La novela cuyo título es Perderse, es una narración en formato de diario que va desde el martes 27 de septiembre de 1988 hasta el lunes 9 de marzo del 90. En él, la autora deja vivo testimonio de su aventura con un hombre al que llama “S”, por el que perdió la cabeza sólo porque era soviético y del que, en cada encuentro recibió un trato seco, mediado absolutamente por el sexo (“yo soy un paréntesis erótico en su vida, nada más.”). Lo inquietante del diario y lo que le da un tenor profundamente psicológico, es que la autora muestra una abyección total hacia un hombre del que no sabe nada y del que apenas sospecha que pertenece a la KGB (“no hago nada para libarme de mi obsesión, de mi deseo.”). Lo peor es que a mayor indiferencia y desinterés por parte de él (“nunca ha transcurrido tanto tiempo sin que me llame.” “nunca cumple su palabra con las llamadas.” “Es evidente que un hombre que no me llama una sola vez en quince días no siente nada por mí.”), mayor es su dependencia de él, al punto de casi anularse por completo, mejor dicho, de “perderse”. Frases que discurren en su monólogo interior como las que van a continuación, son prueba fehaciente de su extravío: “estoy psicológicamente hueca, separada de mi misma hasta las lágrimas.” “¿Será más duro borrar un año que dieciocho años con mi marido? El odio facilitaba las cosas, aquí el amor las complica.”

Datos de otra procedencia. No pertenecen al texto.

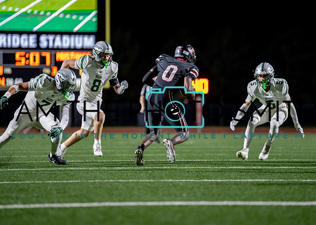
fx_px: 1880
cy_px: 113
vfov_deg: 6.9
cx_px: 152
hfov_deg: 9.6
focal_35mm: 210
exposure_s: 1/1000
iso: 4000
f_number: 2.8
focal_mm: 194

Un episodio más que hace parte del proyecto narrativo de Ernaux y que no es otro que el de contar su vida, se titula El lugar. En esta entrega (llamémosle así) parte del momento de la muerte de su padre y desde allí se devuelve a la infancia (a esto, técnicamente se le llama analepsis de largo alcance), sino para reconstruir la vida de su padre. Toda. Hasta el día de su fallecimiento. Un tercio de la novela es lo que se llama un discurso de muerte: el recuerdo del cadáver de su padre, que después de unas horas la lleva a concluir que “ya no era mi padre”; el entierro y después… ¡la soledad! La novela, poco a poco va mostrando la transformación de una familia de tenderos pobres (que para más inri se boleteaban hablando patois, forma popular del francés, que, a la sazón, era signo inequívoco de inferioridad social).